Sport: Gerhard Pfisterer (ggp)

Ihre Silbermedaille im Mehrkampf war das erste Edelmetall für Deutschland in der Vielseitigkeitsdisziplin des Turnens seit Alfred Schwarzmanns Olympiasieg 1936 in Berlin. Waren Sie sich gleich der historischen Dimension Ihres Erfolgs bewusst?
Darüber habe ich mir im Vorfeld keine Gedanken gemacht, ich habe mich nur auf den Wettkampf konzentriert – und das hat ja auch gut geklappt. Das kam dann erst im Nachhinein, da wurde mir das von einem Reporter gesagt.

Und wie ist es für Sie zu realisieren, in der Riege der größten deutschen Turner aller Zeiten angekommen zu sein?
Das ist ein sehr gutes Gefühl. Ich bin schon ein bisschen stolz darauf, was ich erreicht habe. Wenn es bei Olympia so gut klappt, ist das natürlich überragend.

Nach Ihrem Barren-Europameisterschaftstitel im Mai in Montpellier haben Sie das Gläschen Sekt, das Ihnen Ihr Trainer Valeri Belenki dafür zugestanden hatte, abgelehnt. Wie haben Sie denn nun in London Ihre zwei Silbermedaillen gefeiert?
Ich bin mit den Jungs aus meiner Mannschaft Champagner trinken gegangen. Mit meinem Trainer will ich auch noch ein bisschen feiern, mit ihm habe ich noch gar nicht anstoßen können – es war so viel los, und er ist relativ früh abgereist, das müssen wir nachholen.

Das Talent für so einen großen Triumph wie das Mehrkampfsilber wird Ihnen schon länger nachgesagt. Warum hat der Durchbruch so lange gedauert?
Bei den letzten großen Wettkämpfen hatte ich immer ein bisschen Pech, bei den Weltmeisterschaften 2011 in Tokio ging beispielsweise mein Sprung daneben, was mir normalerweise nie passiert. Diesmal hat alles gepasst. Ich war sehr gut vorbereitet und bin schon seit Februar in Topform. Diesmal habe ich alles richtig gemacht, und alles hat gepasst.

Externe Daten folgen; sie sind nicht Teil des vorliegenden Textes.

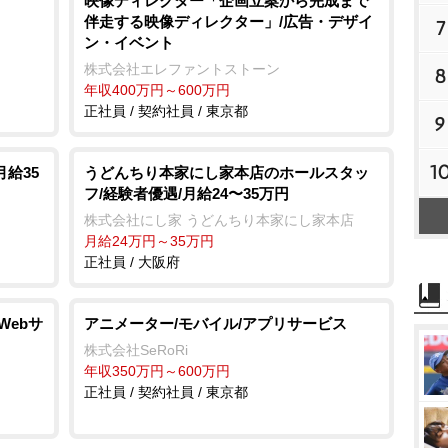
映像ディレクター「企画立案から完成まで
伴走する映像ディレクター」/広告・デザイ
7
ン・イベント
株式会社エレファントストーン
8
年収400万円～600万円
正社員 / 契約社員 / 東京都
9
1
給35
うどんちり本家にし家本店のホールスタッ
フ/経験者優遇/月給24〜35万円
株式会社にし家 うどんちり本家にし家本店
月給24万円～35万円
正社員 / 大阪府
Webサ
アニメーター/モバイル/アプリサービス
株式会社SeRoRi
年収350万円～600万円
正社員 / 契約社員 / 東京都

Sie galten bisher als sensibles Naturtalent, dem alles zufliegt – und das deshalb schon auch mal etwas trainingsfaul sein kann. Was ist da dran?
Das ist doch bei jedem so, dass er nicht jeden Tag zu 100 Prozent motiviert ist. Ich bekomme das mit meinem Coach aber gut auf die Reihe. Ich versuche mittlerweile, konzentrierter ranzugehen und das Beste aus der Zeit zu machen, in der ich trainiere. Meine Trainingsumfänge sind gleich geblieben, aber wir trainieren effektiver. Wenn du bei Olympia stehst und es klappt nicht, machst du dir Gedanken und vielleicht auch Vorwürfe. Die Chance kommt ja nicht oft. Deshalb habe ich in den letzten Jahren so hart und konsequent trainiert wie noch nie.

Wie viel Anteil an Ihrem Erfolg rechnen Sie Ihrem Trainer Valeri Belenki zu?
Er hat großen Anteil daran. Es macht Spaß, mit ihm zu trainieren, auch wenn es manchmal schwer ist. Eigentlich sollte ich eine meiner zwei Medaillen an ihn abdrücken. Natürlich stehe ich da oben auf dem Podium und turne. Aber er ist dann mindestens genauso aufgeregt, als wenn er selbst turnen würde.

Mehr noch sogar als zu seinen eigenen aktiven Zeiten, sagt er selbst.
Ich musste in London manchmal ihn beruhigen, obwohl ich geturnt habe (lacht). Er ist immer voll dabei.